Conclusions: The high PD-L1 expression rate in NSCLC patients with different driver gene mutations was variable, which maybe correlated with distinct clinicopathological characteristics. Patients with sensitive mutations and high PD-L1 expression may be less benefit from targeted therapy and have poor prognosis.

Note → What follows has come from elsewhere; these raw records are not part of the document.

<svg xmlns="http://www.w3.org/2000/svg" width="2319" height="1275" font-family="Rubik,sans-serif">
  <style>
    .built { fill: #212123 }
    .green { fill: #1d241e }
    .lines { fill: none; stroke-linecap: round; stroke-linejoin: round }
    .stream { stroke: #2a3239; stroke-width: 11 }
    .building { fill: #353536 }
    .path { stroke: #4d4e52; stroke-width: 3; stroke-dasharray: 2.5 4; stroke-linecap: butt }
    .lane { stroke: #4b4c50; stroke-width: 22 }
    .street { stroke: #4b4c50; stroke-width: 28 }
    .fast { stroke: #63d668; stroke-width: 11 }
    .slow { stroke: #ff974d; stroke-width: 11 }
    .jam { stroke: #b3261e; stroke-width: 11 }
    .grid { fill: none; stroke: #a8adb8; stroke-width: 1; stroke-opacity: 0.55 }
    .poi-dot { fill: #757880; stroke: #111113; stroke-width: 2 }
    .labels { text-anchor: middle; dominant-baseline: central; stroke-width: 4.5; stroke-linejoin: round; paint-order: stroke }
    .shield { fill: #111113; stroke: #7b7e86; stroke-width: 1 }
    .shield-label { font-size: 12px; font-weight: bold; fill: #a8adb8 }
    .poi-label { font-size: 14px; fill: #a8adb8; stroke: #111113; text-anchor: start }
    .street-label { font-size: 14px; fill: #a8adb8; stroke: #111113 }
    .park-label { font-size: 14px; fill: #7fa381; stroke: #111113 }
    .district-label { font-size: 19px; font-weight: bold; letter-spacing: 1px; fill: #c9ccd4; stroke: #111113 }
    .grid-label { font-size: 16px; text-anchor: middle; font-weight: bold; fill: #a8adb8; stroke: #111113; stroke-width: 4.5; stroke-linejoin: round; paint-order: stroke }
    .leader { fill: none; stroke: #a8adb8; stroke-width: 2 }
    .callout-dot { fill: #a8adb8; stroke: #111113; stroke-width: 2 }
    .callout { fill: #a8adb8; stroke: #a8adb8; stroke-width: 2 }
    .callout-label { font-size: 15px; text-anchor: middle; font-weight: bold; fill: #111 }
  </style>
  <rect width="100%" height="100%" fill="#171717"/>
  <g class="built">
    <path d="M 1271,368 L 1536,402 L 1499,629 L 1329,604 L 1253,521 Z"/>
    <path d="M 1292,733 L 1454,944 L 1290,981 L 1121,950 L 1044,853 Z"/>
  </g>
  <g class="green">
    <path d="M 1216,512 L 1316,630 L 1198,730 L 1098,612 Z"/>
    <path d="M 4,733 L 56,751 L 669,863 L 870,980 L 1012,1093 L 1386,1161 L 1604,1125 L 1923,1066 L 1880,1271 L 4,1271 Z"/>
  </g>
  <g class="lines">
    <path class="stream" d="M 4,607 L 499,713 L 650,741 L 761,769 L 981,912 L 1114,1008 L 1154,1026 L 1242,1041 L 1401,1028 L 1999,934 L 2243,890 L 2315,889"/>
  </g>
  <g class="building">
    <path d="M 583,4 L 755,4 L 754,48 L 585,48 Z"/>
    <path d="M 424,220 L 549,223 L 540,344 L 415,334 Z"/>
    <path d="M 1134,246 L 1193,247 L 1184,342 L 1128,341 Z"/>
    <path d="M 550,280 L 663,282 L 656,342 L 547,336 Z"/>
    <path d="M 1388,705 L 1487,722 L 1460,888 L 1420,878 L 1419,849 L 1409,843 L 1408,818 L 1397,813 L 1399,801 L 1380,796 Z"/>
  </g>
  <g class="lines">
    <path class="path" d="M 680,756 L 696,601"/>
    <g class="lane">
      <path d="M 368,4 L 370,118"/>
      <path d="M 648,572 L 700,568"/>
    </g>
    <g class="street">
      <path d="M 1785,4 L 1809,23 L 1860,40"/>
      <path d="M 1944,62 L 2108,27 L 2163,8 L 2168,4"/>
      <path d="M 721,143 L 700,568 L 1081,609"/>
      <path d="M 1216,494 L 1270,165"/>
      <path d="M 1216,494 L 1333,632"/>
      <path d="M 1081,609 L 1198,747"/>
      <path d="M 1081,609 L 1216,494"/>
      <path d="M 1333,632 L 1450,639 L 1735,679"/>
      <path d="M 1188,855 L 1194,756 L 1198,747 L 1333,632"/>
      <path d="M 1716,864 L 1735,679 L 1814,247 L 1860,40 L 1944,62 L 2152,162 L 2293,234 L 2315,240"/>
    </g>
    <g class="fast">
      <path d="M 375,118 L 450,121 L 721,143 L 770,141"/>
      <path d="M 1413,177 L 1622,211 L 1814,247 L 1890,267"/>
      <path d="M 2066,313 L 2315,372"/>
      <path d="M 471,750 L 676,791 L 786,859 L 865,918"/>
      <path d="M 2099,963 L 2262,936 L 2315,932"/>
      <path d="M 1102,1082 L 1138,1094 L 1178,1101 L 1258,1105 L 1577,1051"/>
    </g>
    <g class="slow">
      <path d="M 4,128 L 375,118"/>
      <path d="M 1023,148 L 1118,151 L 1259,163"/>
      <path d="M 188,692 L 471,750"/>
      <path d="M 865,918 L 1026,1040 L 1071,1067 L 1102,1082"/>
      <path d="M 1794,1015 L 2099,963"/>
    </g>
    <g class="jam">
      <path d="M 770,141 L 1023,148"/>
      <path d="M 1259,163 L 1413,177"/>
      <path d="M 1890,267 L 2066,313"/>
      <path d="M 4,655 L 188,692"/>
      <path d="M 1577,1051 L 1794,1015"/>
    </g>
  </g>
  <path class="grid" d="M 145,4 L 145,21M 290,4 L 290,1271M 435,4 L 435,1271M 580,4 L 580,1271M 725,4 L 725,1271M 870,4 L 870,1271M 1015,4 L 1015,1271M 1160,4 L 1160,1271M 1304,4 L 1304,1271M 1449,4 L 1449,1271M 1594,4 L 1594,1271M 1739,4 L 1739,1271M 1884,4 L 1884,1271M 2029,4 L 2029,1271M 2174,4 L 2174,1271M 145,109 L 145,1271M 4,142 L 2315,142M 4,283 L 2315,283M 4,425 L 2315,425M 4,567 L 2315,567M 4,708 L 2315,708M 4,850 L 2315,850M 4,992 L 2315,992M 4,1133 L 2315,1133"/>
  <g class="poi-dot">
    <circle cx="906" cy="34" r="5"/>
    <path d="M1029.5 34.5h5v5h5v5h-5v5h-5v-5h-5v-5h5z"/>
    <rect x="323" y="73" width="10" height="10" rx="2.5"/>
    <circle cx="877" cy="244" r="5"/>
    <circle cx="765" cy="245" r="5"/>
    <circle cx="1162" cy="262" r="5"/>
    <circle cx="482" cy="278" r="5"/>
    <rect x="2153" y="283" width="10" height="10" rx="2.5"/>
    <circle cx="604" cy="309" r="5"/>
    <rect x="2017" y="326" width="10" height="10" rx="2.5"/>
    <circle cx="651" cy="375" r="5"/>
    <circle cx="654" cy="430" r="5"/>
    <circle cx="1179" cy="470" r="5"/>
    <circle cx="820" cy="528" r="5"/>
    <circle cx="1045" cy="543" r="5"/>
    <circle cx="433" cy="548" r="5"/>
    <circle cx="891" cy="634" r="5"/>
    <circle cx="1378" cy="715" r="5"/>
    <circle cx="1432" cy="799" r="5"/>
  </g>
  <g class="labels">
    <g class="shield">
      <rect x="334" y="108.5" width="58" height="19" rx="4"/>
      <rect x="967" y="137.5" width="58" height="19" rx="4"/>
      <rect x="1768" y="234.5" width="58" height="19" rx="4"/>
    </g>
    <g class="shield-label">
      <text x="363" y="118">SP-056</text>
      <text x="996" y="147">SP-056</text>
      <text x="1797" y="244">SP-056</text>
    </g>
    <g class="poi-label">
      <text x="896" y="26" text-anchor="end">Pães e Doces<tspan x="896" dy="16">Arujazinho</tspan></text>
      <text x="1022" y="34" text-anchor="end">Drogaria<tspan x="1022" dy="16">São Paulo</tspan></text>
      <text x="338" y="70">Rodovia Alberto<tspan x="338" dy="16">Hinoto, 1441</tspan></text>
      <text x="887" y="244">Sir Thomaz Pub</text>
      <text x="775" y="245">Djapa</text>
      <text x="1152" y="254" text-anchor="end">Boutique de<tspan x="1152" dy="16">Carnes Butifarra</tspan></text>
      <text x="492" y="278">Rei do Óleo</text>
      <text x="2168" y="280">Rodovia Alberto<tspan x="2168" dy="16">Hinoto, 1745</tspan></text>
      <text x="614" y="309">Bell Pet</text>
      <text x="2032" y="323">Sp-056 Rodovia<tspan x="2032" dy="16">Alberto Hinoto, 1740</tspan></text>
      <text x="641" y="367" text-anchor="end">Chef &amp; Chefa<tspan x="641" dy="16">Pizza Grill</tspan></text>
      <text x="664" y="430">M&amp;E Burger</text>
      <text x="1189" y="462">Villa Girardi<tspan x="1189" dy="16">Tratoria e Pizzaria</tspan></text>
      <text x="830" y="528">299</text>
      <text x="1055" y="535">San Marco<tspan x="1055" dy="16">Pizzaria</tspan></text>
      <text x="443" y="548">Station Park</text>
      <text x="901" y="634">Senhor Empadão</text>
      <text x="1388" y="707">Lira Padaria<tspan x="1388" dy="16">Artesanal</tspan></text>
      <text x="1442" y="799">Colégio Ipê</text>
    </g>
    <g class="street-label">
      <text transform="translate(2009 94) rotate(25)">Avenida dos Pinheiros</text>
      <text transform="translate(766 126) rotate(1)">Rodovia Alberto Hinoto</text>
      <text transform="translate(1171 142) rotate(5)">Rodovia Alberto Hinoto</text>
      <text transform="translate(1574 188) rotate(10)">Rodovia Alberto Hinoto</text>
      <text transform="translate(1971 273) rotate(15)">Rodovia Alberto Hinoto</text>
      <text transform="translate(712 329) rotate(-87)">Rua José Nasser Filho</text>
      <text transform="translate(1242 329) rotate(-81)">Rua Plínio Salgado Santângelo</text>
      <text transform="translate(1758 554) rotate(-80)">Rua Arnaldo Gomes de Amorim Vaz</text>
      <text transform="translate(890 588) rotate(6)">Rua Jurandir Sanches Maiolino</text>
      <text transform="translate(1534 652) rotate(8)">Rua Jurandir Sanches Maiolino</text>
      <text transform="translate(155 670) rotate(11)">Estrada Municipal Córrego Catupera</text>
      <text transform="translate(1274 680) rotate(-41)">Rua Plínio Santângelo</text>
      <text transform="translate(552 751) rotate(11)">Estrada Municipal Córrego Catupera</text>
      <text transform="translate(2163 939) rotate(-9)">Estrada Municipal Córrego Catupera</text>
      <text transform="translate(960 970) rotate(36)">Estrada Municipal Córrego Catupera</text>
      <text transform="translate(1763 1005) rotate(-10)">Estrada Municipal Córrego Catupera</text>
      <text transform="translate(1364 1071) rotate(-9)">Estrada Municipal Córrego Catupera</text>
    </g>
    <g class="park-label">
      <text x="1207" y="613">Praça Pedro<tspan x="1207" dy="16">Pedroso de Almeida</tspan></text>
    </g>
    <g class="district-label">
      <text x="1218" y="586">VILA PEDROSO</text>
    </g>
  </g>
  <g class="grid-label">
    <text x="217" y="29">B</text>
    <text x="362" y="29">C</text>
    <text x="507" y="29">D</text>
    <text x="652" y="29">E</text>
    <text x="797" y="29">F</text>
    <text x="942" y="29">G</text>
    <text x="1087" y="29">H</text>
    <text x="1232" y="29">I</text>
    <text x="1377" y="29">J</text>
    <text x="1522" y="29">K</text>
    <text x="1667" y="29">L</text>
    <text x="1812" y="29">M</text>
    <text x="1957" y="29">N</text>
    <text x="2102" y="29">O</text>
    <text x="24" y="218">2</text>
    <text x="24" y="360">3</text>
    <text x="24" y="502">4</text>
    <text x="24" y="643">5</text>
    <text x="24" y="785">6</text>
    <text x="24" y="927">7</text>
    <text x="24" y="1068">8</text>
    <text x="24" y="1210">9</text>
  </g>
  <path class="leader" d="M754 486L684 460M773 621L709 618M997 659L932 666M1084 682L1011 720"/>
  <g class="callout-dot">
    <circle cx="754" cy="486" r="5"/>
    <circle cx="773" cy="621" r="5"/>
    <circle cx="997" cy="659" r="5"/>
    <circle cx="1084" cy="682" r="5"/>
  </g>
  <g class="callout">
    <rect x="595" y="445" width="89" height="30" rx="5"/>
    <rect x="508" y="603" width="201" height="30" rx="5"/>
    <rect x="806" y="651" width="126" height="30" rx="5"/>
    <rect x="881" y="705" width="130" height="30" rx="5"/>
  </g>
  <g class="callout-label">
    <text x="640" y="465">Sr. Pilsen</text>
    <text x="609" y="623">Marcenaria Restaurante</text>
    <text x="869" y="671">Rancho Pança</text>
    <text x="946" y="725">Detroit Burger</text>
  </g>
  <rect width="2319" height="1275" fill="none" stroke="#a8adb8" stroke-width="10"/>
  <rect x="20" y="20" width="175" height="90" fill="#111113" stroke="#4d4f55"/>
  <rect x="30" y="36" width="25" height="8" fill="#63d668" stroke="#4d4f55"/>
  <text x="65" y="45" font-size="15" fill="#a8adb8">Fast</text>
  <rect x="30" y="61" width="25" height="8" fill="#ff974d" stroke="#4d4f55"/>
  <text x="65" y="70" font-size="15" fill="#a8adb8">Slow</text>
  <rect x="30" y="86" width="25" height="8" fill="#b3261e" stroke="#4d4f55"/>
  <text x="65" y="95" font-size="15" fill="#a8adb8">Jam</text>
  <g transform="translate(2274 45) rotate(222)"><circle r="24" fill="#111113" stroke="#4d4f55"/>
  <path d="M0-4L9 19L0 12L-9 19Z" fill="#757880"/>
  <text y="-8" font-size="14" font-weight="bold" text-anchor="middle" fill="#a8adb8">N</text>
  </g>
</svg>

【中文题目:驱动基因阳性且PD-L1高表达的非小细胞肺癌患者病理特征及靶向治疗疗效评估 的真实世界研究】 【中文摘要:背景与目的 驱动基因突变阳性患者行靶向治疗,驱动基因阴性但程序性死亡配体1(programmed death-ligand 1, PD-L1)高表达患者行免疫抑制剂治疗,是晚期非小细胞肺癌(non-small cell lung cancer, NSCLC)患者一线治疗的首选,但对于驱动基因阳性且PD-L1高表达患者的治疗选择仍值得探究。方法 以315例NSCLC患者为研究对象,分析驱动基因阳性且PD-L1高表达患者的临床病理特征及靶向治疗疗效。结果 本研究纳入的315例NSCLC患者中,驱动基因突变总阳性率为62.2%,PD-L1高表达率(≥50.0%)为11.2%,驱动基因阳性且PD-L1高表达的患者比例为10.7%。其中表皮生长因子受体(epidermal growth factor receptor, EGFR)突变、KRAS 突变、ALK融合、BRAF突变和MET 14外显子跳跃突变患者中均有PD-L1高表达,比例分别为7.8%(11/141)、18.2%(4/22)、23.1%(3/13)、50.0%(2/4)和100.0%(1/1)。EGFR突变且PD-L1高表达患者主要为IV期肺腺癌患者,KRAS突变且PD-L1高表达患者主要为有吸烟史的患者。其中详细跟踪了两例分别为ALK融合阳性且PD-L1高表达(90.0%)和EGFR L858R突变且PD-L1高表达(70.0%)患者的靶向治疗全过程,两例患者总生存期分别仅为5个月和2个月。结论 NSCLC患者各驱动基因突变与PD-L1高表达共存的比例和临床病理特征有较大差异。发生敏感突变且PD-L1高表达的患者靶向治疗疗效和预后可能更差。】 【中文关键词:肺肿瘤;驱动基因;程序性死亡配体1;靶向治疗】.
Keywords: Driver mutation; Lung neoplasms; Programmed death-ligand 1; Targeted treatment.